# BREMEN | CityGate Bremen | U/C



## Heinzer (Mar 17, 2014)

A quick update on the project: After long delays there is now quite a lot going on, construction has reached ground level:










View from the Bahnhofstraße toward Bremen Central Station:


----------



## droneriot (Apr 1, 2008)

Finally. Could be topped out next time the sun shines.


----------



## Foggia71 (Apr 25, 2017)

Hello, all.
Find here a link to a Webcam with actual photos from "City gate"

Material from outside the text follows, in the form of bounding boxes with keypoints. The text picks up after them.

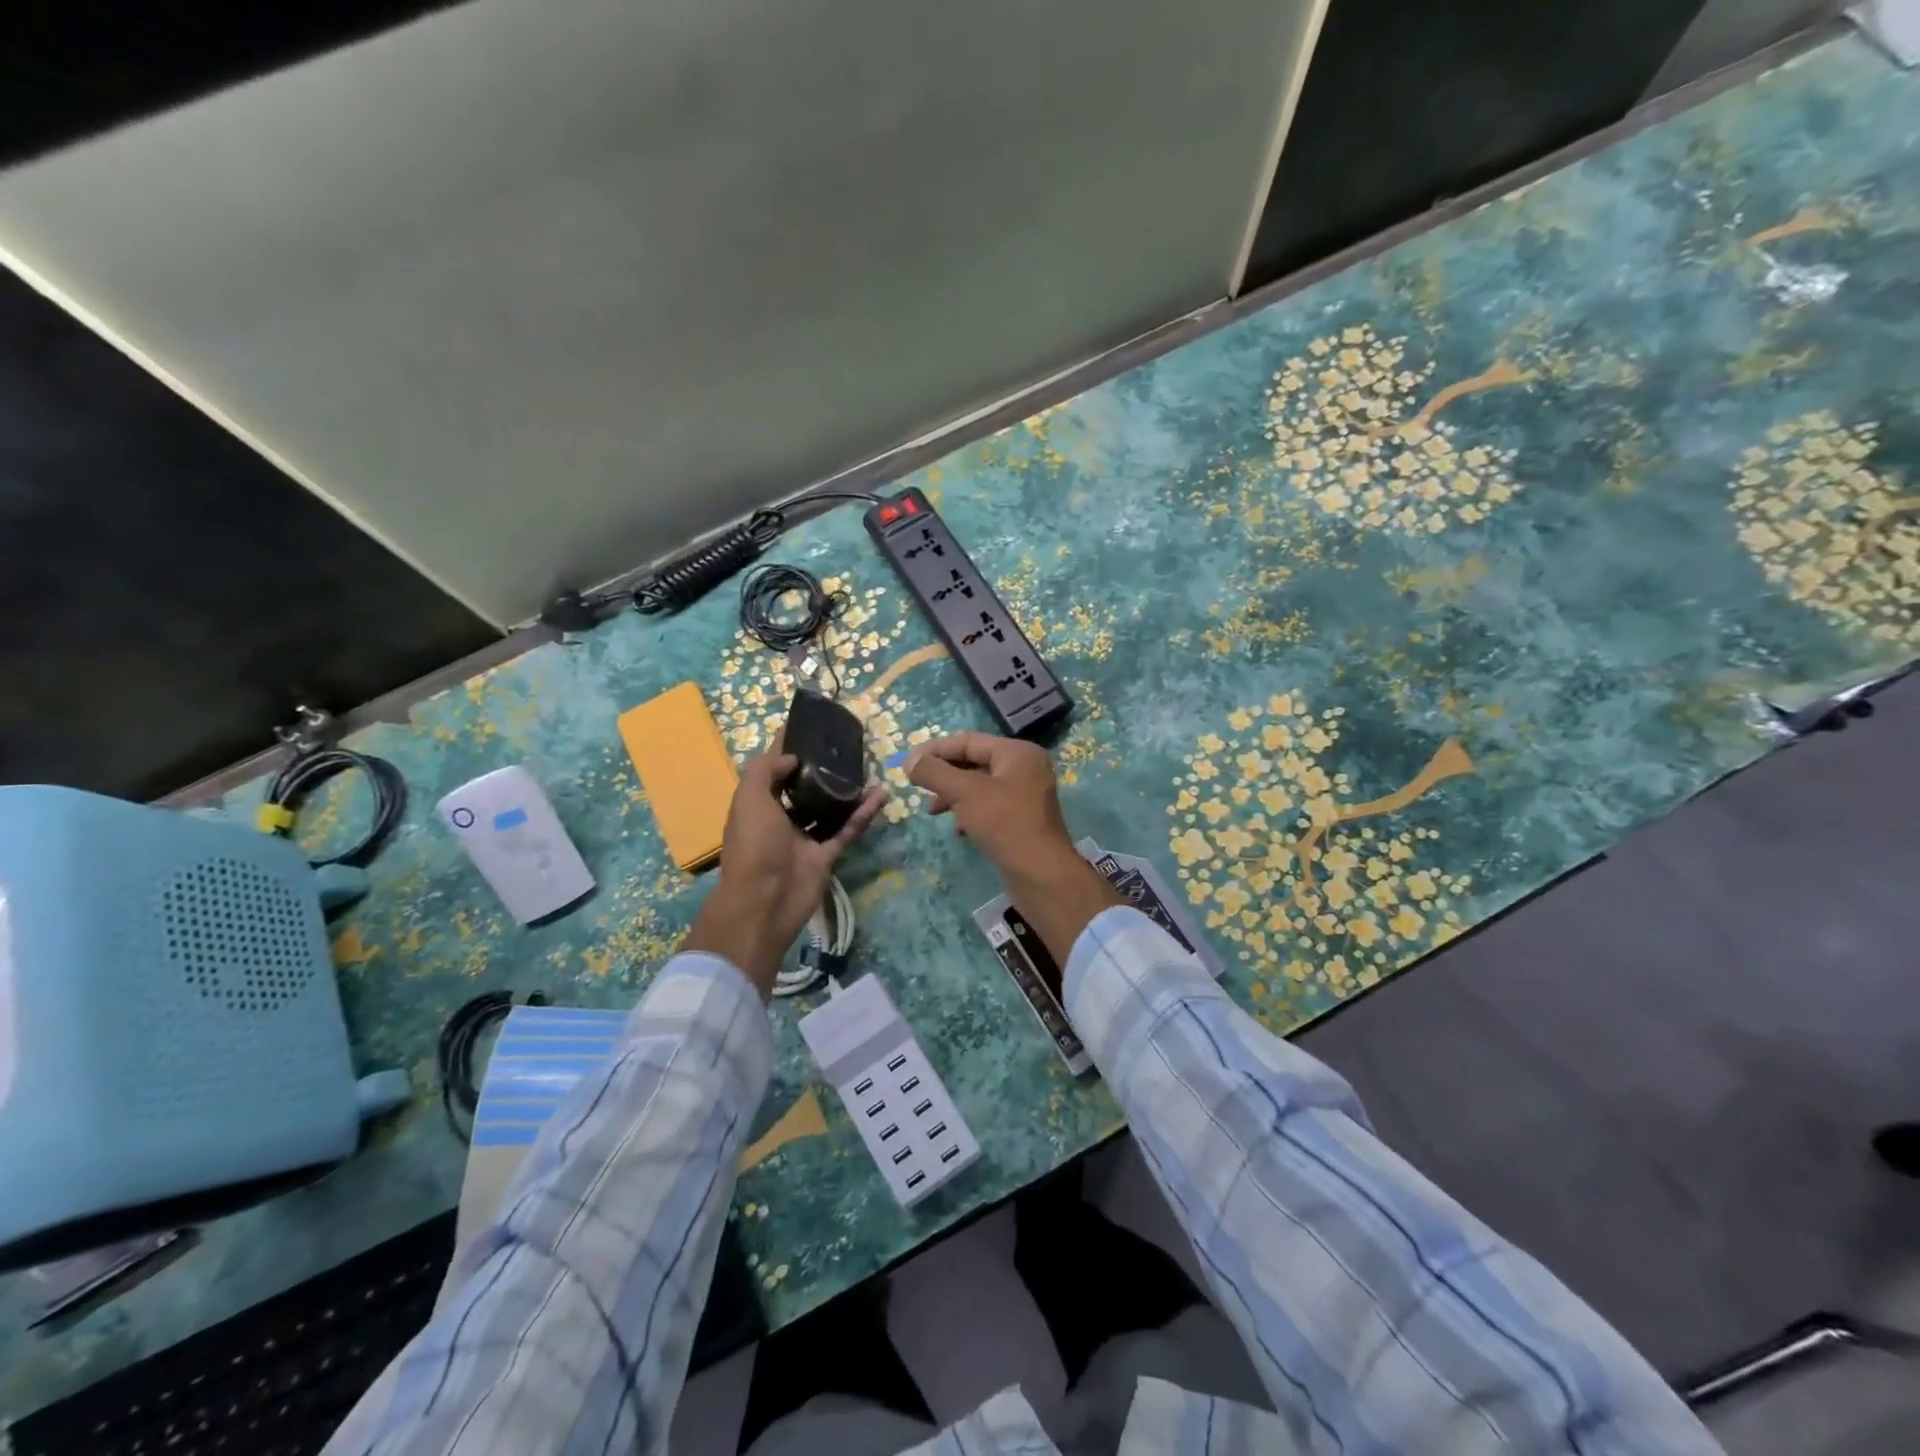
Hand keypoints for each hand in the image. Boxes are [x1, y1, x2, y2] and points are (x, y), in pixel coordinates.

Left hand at [683, 751, 886, 995]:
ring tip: (867, 767)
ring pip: (830, 809)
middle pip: (804, 788)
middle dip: (821, 769)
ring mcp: (805, 839)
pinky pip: (848, 830)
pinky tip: (882, 794)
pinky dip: (864, 813)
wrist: (765, 902)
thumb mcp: (749, 798)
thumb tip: (792, 757)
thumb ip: (766, 770)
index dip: (788, 748)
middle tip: (846, 747)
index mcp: (758, 805)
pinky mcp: (827, 855)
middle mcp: (781, 820)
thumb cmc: (753, 845)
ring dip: (847, 790)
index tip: (810, 727)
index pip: (773, 770)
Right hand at [906, 732, 1118, 964]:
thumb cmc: (1005, 823)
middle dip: (945, 775)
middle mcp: (1025, 768)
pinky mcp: (1023, 819)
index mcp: (1017, 752)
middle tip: (918, 788)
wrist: (1042, 874)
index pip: (968, 741)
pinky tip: (959, 830)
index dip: (936, 750)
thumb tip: (909, 760)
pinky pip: (990, 807)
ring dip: (954, 796)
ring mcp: (1026, 795)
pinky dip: (970, 813)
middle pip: (974, 762)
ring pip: (980, 786)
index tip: (908, 763)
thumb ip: (935, 773)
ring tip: (933, 811)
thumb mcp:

https://mobil.mietkamera.de/webcam.php?st=3321&dummy=1497425979


----------



## Brunarino (Jul 11, 2010)

erbse said:


>


chemtrails propaganda...

:bash:


----------



## Bremennorder (Oct 4, 2017)

City Gate Bremen (March 17th, 2018)


----------



## Bremennorder (Oct 4, 2017)

*Update 10/10/2018*

The Bremen City gate on October 10th, 2018. The project will be finished in spring 2019 but the scaffoldings have already been removed partly.


----------



## Heinzer (Mar 17, 2014)

New pics of the City Gate in Bremen, now almost finished:



















Opposite of beautiful Bremen Central Station:


----------



## keepthepast (Oct 23, 2009)

^^

When emerging from the beautiful and historic train station, one runs into this sterile wall of glass and white concrete. Unimaginative. Uninspiring. Under-designed. And a cookie-cutter look-alike of SO many other current and recent-past developments. The City Gate project looks more like a penitentiary or grain storage facility rather than a welcoming view to a great city.


----------



## droneriot (Apr 1, 2008)

You were greeted with ugliness exiting the train station for decades now, CityGate doesn't make it better but it also doesn't make it worse.


----------



## keepthepast (Oct 23, 2009)

droneriot said:


> You were greeted with ugliness exiting the train station for decades now, CityGate doesn't make it better but it also doesn't make it worse.


hmmm. Spending millions to create a semi-disaster that we are now stuck with for 50-100+ years definitely makes it worse than undeveloped space that has potential for something wonderful. At least that's my view.


----------



## Bremennorder (Oct 4, 2017)

The Bremen City Gate this morning:



Some photos I took last month, a few days after the passage was opened:



Bremennorder said:


>


Of course the design is unimaginative, especially in comparison to the central station right opposite, but I have to admit that I really like the sandstone and its kind of warm feel. Also the City Gate finally brings some life to the dreary Bahnhofsvorstadt district.


----------



## droneriot (Apr 1, 2008)

Nice, that Rewe is in a much more convenient place for the alcoholics than the Edeka at the post office. Rewe usually has longer opening times, too.


----------